A misunderstanding between traders in Muhanga district, southern province may point to dubious ways of tax evasion.
Last week, hundreds of retailers in Muhanga district volunteered to Rwanda revenue Authority (RRA) and revealed information on how traders evade taxes.
The traders were in a consultative meeting with Richard Tusabe the Commissioner General of Rwanda Revenue Authority.
They said, the wholesale traders bring forged invoices while shipping goods from Dubai and other foreign markets, which affects tax collections back home.
“It all starts with wholesalers in Kigali; we purchase goods from them and they give us invoices that do not fit what we have paid,” complained Fidele Mupagasi, a retailer from Muhanga district.
“When you try to ask, they say; either you take it or leave our goods. Most of the time you are forced to take it to save your time,” he said.
According to Mupagasi such invoices do not include the real value of the purchased goods; “Traders do it intentionally to give an impression that they have a small turnover.”

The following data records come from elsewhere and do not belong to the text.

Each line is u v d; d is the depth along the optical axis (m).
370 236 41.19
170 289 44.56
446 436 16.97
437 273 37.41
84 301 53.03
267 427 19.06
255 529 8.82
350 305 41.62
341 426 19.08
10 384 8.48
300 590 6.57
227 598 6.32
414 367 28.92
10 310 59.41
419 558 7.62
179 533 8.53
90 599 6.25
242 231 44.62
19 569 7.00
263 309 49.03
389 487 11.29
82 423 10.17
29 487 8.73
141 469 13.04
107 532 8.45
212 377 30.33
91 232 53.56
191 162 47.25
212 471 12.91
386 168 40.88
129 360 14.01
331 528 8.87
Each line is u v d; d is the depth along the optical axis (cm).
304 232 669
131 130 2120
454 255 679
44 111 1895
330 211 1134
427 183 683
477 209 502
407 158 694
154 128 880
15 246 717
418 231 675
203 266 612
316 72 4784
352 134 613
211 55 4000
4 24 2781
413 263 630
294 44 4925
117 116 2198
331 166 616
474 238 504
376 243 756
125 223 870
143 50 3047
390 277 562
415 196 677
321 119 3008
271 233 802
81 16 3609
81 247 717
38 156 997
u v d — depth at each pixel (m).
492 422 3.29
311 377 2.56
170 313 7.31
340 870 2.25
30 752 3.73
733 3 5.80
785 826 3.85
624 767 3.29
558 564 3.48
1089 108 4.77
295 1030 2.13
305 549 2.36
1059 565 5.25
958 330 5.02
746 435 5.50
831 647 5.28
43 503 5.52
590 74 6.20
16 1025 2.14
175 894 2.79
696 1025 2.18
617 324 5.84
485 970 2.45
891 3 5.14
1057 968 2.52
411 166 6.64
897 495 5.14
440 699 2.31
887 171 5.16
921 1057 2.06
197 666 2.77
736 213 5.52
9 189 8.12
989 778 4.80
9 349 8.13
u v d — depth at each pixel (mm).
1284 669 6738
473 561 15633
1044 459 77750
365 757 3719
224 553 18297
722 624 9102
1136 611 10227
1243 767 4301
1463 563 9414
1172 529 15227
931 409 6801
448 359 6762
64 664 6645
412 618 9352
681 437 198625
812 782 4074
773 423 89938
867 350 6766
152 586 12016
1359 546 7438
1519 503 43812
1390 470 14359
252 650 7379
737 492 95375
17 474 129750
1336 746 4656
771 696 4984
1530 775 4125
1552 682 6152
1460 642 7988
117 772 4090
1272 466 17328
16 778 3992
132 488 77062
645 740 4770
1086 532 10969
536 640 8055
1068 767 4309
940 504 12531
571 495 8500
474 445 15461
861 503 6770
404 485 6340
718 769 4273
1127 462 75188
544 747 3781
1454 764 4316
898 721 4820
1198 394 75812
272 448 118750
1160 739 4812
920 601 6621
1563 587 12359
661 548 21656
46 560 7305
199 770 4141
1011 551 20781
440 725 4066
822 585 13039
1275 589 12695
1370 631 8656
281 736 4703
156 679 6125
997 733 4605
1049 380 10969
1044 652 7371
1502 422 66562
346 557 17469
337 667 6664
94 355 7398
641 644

The Commissioner General said, “Tax defaulting starts at the customs with big dealers and this affects their transactions with semi retailers as well. We are going to increase vigilance on the importers’ transactions.”
Jean Bosco Kashugera, the owner of City Valley, a hotel in Nyabugogo said, “I can’t evade taxes myself; I would even report anyone if I learnt of their intentions.”
A Kigali based wholesaler who had preferred anonymity told KT Press said there is nowhere this defaulting can take place in front of custom officers. “If semi retailers and retailers are caught red-handed, they should assume their responsibility instead of blaming it on us.”
When Tusabe announced the taxes collected in the second half of 2015, he said there was a new trend of experts on tax evasion. “There are some accountants who seek the honest tax payers and show them a formula on how they can evade taxes.”
The tax body RRA, collected Rwf 470.6 billion against the targeted Rwf 460.3 billion in the second half of 2015. This includes Rwf 455 billion of tax revenues and Rwf 7.1 billion in non-tax revenues.
Between May and August 2015 alone, over Rwf380million was recovered by the Rwanda National Police Revenue Protection Unit.
RRA indicates that paying tax is yet to become a culture which results into defaulting. Traders include taxes among losses, even in the case of Value Added Taxes (VAT), which is paid by the last consumer.